Não foi possível fazer videoconsultas
Outro grande problema com que os profissionais dos centros de saúde agora se debatem é o da sobrecarga que representa o seguimento dos casos positivos e suspeitos de covid-19, uma plataforma informática designada Trace-covid que os obriga a todos os dias, ao longo de 14 dias, telefonar para estas pessoas. E são milhares os casos activos, frisa Rui Nogueira, presidente da Associação Nacional de Medicina Geral e Familiar, para quem os exemplos de mau funcionamento serão episódicos, “saem da regra”. Os centros de saúde até estão a dar uma resposta “incrível”, defende. E avança com os últimos dados: as consultas programadas aumentaram 65% e as não programadas (que incluem contacto telefónicos, renovação de receituário, ver exames) subiram subiram 8,7% de Abril para Junho.
Se Abril foi o pior mês, em Junho já houve alguma recuperação. “Os números do primeiro semestre até me surpreenderam. No total houve menos cerca de 6% de contactos, de 15,5 para 14,6 milhões, o que “até é razoável, apesar de tudo”. Mas Rui Nogueira está obviamente preocupado com o que ficou por fazer. O que o preocupa são os doentes que não podem esperar, como os que tem insuficiência cardíaca, doenças oncológicas, pé diabético, exemplifica. E apesar de este cálculo ser difícil, se por exemplo não tivesse sido feito nada em Março, Abril e Maio, teria havido menos 15 mil diagnósticos oncológicos.

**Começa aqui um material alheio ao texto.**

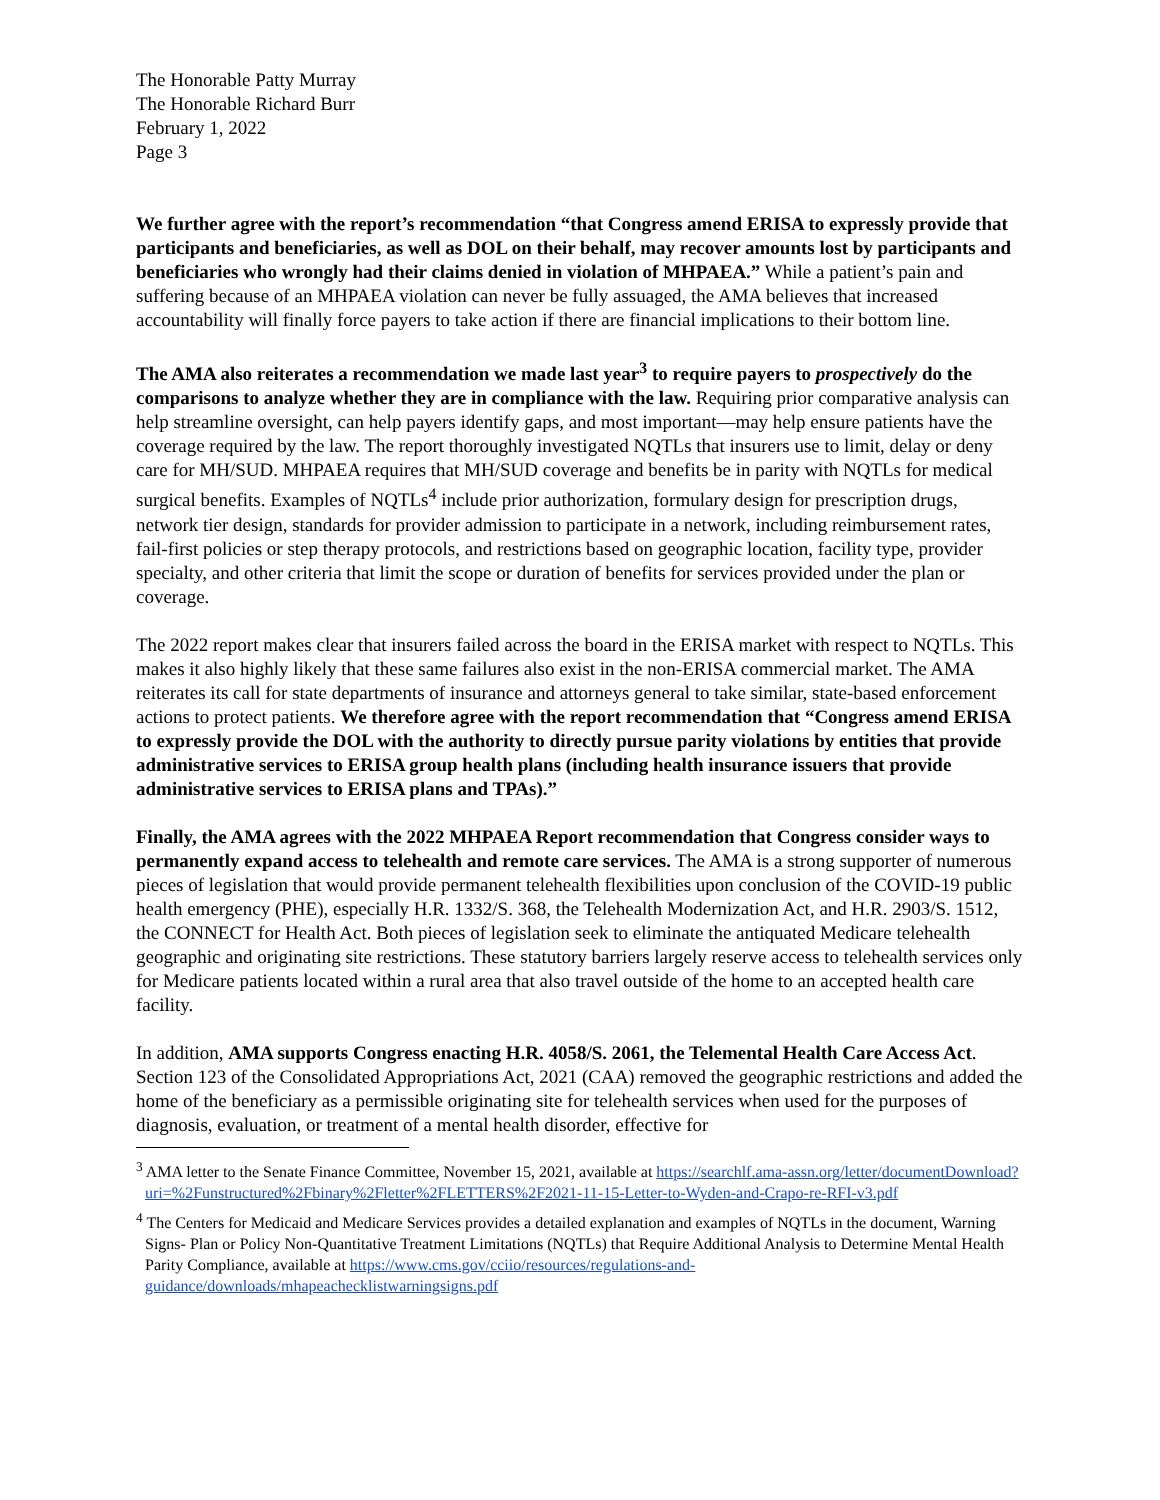The Honorable Patty Murray
The Honorable Richard Burr
February 1, 2022
Page 3
We further agree with the report’s recommendation “that Congress amend ERISA to expressly provide that participants and beneficiaries, as well as DOL on their behalf, may recover amounts lost by participants and beneficiaries who wrongly had their claims denied in violation of MHPAEA.” While a patient’s pain and suffering because of an MHPAEA violation can never be fully assuaged, the AMA believes that increased accountability will finally force payers to take action if there are financial implications to their bottom line.
The AMA also reiterates a recommendation we made last year<sup>3</sup> to require payers to prospectively do the comparisons to analyze whether they are in compliance with the law. Requiring prior comparative analysis can help streamline oversight, can help payers identify gaps, and most important—may help ensure patients have the coverage required by the law. The report thoroughly investigated NQTLs that insurers use to limit, delay or deny care for MH/SUD. MHPAEA requires that MH/SUD coverage and benefits be in parity with NQTLs for medical surgical benefits. Examples of NQTLs<sup>4</sup> include prior authorization, formulary design for prescription drugs, network tier design, standards for provider admission to participate in a network, including reimbursement rates, fail-first policies or step therapy protocols, and restrictions based on geographic location, facility type, provider specialty, and other criteria that limit the scope or duration of benefits for services provided under the plan or coverage.
The 2022 report makes clear that insurers failed across the board in the ERISA market with respect to NQTLs. This makes it also highly likely that these same failures also exist in the non-ERISA commercial market. The AMA reiterates its call for state departments of insurance and attorneys general to take similar, state-based enforcement actions to protect patients. We therefore agree with the report recommendation that “Congress amend ERISA to expressly provide the DOL with the authority to directly pursue parity violations by entities that provide administrative services to ERISA group health plans (including health insurance issuers that provide administrative services to ERISA plans and TPAs).”
Finally, the AMA agrees with the 2022 MHPAEA Report recommendation that Congress consider ways to permanently expand access to telehealth and remote care services. The AMA is a strong supporter of numerous pieces of legislation that would provide permanent telehealth flexibilities upon conclusion of the COVID-19 public health emergency (PHE), especially H.R. 1332/S. 368, the Telehealth Modernization Act, and H.R. 2903/S. 1512, the CONNECT for Health Act. Both pieces of legislation seek to eliminate the antiquated Medicare telehealth geographic and originating site restrictions. These statutory barriers largely reserve access to telehealth services only for Medicare patients located within a rural area that also travel outside of the home to an accepted health care facility.
In addition, AMA supports Congress enacting H.R. 4058/S. 2061, the Telemental Health Care Access Act. Section 123 of the Consolidated Appropriations Act, 2021 (CAA) removed the geographic restrictions and added the home of the beneficiary as a permissible originating site for telehealth services when used for the purposes of diagnosis, evaluation, or treatment of a mental health disorder, effective for
<sup>3</sup> AMA letter to the Senate Finance Committee, November 15, 2021, available at https://searchlf.ama-assn.org/letter/documentDownload?uri=%2Funstructured%2Fbinary%2Fletter%2FLETTERS%2F2021-11-15-Letter-to-Wyden-and-Crapo-re-RFI-v3.pdf
<sup>4</sup> The Centers for Medicaid and Medicare Services provides a detailed explanation and examples of NQTLs in the document, Warning Signs- Plan or Policy Non-Quantitative Treatment Limitations (NQTLs) that Require Additional Analysis to Determine Mental Health Parity Compliance, available at https://www.cms.gov/cciio/resources/regulations-and-guidance/downloads/mhapeachecklistwarningsigns.pdf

“Estamos a fazer o melhor possível e a pandemia veio pôr a nu algumas limitações e problemas que já existiam”, diz. “Já andávamos com sapatos apertados para os pés que temos e agora os pés incharam e os sapatos são os mesmos”, ilustra. “A verdade é que neste momento não temos recursos nem condições para dar respostas a todas as solicitações”, admite. Apesar de a medicina à distância ter sido uma das soluções preconizada neste período, os centros de saúde não receberam telemóveis, os computadores disponíveis não têm câmaras e por isso não foi possível fazer videoconsultas. A falta de equipamentos é de tal ordem que os médicos e enfermeiros têm usado muitas vezes os seus próprios telemóveis, exemplifica Rui Nogueira.
Diogo Urjais está convencido de que parte da actividade não realizada em Março, Abril e Maio dificilmente será recuperada.
“Houve unidades que compraram telemóveis com cartões pré-pagos, algumas ARS [administrações regionais de saúde] deram um telemóvel para o coordenador da unidade, foram reactivados equipamentos que não estavam a funcionar, mas alguns profissionais trouxeram telemóveis antigos de casa”, corrobora Diogo Urjais, que reconhece que há falta de resposta e problemas em várias unidades do país mas faz questão de dizer há muitos outras onde a retoma está a correr bem.
“Apesar de ser um país pequeno, Portugal tem assimetrias regionais gigantes. Infelizmente há locais em que se continua a ter salas de espera vazias e ruas cheias. Mas está-se a fazer todas as consultas de grupo de risco ou vulneráveis, diabéticos, grávidas, hipertensos. Todos os outros casos serão mais espaçados numa retoma gradual”, explica.
Ao contrário de Rui Nogueira, Diogo Urjais está convencido de que parte da actividade não realizada em Março, Abril e Maio dificilmente será recuperada. “Houve muitos diagnósticos que ficaram por fazer. Os meios complementares de diagnóstico e terapêutica pararam na rede dos convencionados e os hospitais privados deram uma resposta quase nula.” E há um problema que o preocupa sobremaneira agora. Nos centros de saúde, em geral, não há falta de equipamentos de protecção para fazer face à covid, nomeadamente máscaras, mas “há uma falta gritante de material básico, como pensos e compressas”.